Based on 2016 tests of a composite cross-laminated timber-and-concrete floor system, architect-engineer Skidmore, Owings & Merrill has released guidance on how to analyze composite timber floors and predict their behavior in wood frames. Last week, SOM also issued information, based on a method just developed, on how to use composite CLT floors with steel frames.
The guidance, released in two reports on Dec. 4, is a continuation of SOM’s Timber Tower Research Project, begun in 2013. The aim of the effort is to develop design guidance and codes for the use of composite CLT in all structures.
SOM’s broader objective is to make timber construction competitive in the high-rise market. “We see CLT as the way of the future,” says Benton Johnson, an SOM associate director leading the research. “We want this system to be codified,” so it is easy to specify CLT.
To date, there is limited use of CLT in the U.S. Johnson attributes that to limited spanning capability and supply. There also are few, if any, jurisdictions that have adopted the 2015 International Building Code that contains CLT. Even SOM is using nail-laminated timber or dowel- laminated timber, not CLT, on projects. SOM hopes to find a client for a composite CLT pilot project—the next step.
The 2016 testing program was performed at Oregon State University and sponsored by the Softwood Lumber Board. Structurlam donated the CLT.
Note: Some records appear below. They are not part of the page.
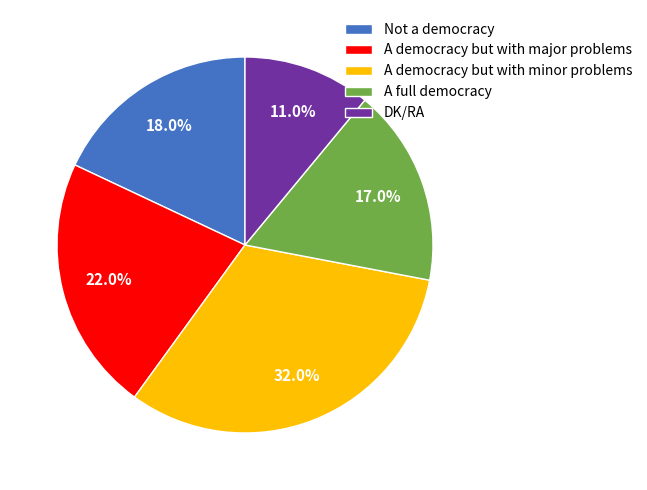

Is it true that A full democracy is 12% of the pie?

False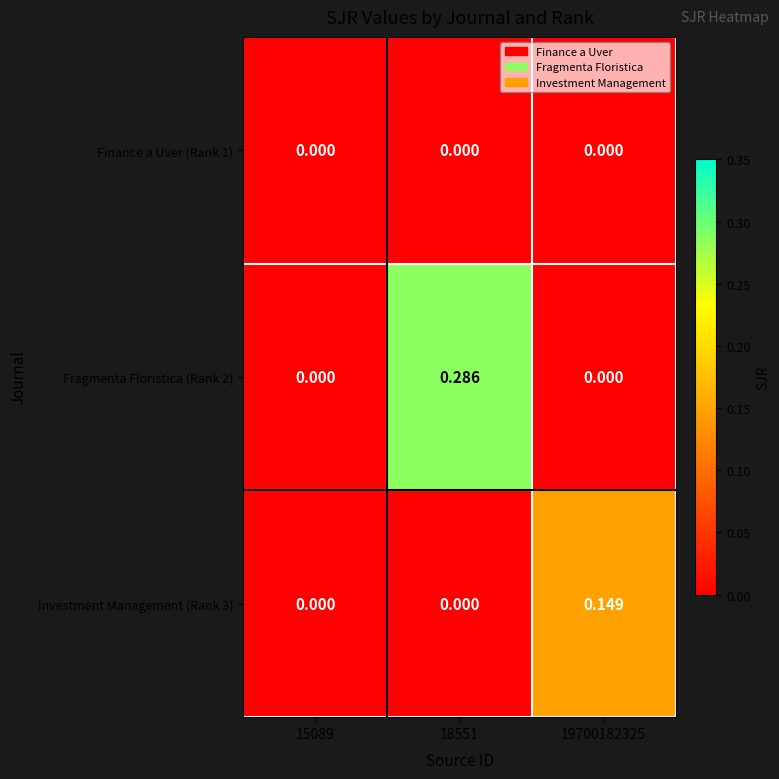

Reading left to right, what are all the values shown in this chart?

Finance a Uver (Rank 1): 15089=0.0	18551=0.0	19700182325=0.0
Fragmenta Floristica (Rank 2): 15089=0.0	18551=0.3	19700182325=0.0
Investment Management (Rank 3): 15089=0.0	18551=0.0	19700182325=0.1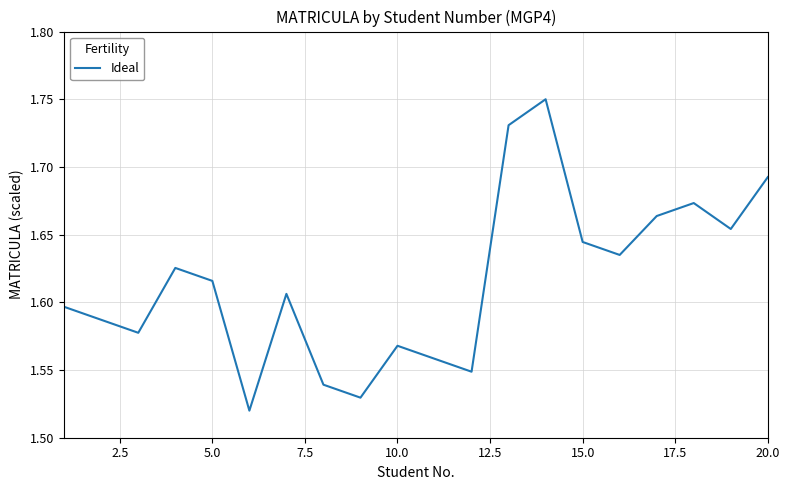

Reading left to right, extract all data points from this chart.

1.6	1.6	1.6	1.6	1.6	1.5	1.6	1.5	1.5	1.6	1.6	1.5	1.7	1.8	1.6	1.6	1.7	1.7	1.7	1.7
In the load tests, composite CLT floors, which are not in the code, performed slightly better than expected (ENR 9/5-12/16 p. 14). The floor was 5% to 10% stiffer than anticipated, which translates to greater spanning capability.
SOM tested floors first because floors are ubiquitous and CLT floors can be used with all framing materials. For a composite system, the slab is only about 12.5% thicker than a topping slab, often specified anyway for better acoustics.
SOM modeling also shows the structural slab provides fire resistance, allowing the CLT underside to be exposed. SOM expects fire testing to confirm that but, to date, has no test sponsor.
The second, Dec. 4-released SOM report is on an analytical study, carried out in conjunction with the American Institute of Steel Construction, for a steel frame with composite CLT floors.
The advantage of steel frames over timber frames, says Johnson, is that steel beams are stiff enough to be embedded in floor slabs, eliminating drop beams.
In about a year, after design details are peer-reviewed, SOM hopes to do physical testing. Meanwhile, designers can use the report as a road map to combine composite timber floors with steel frames, using performance-based design.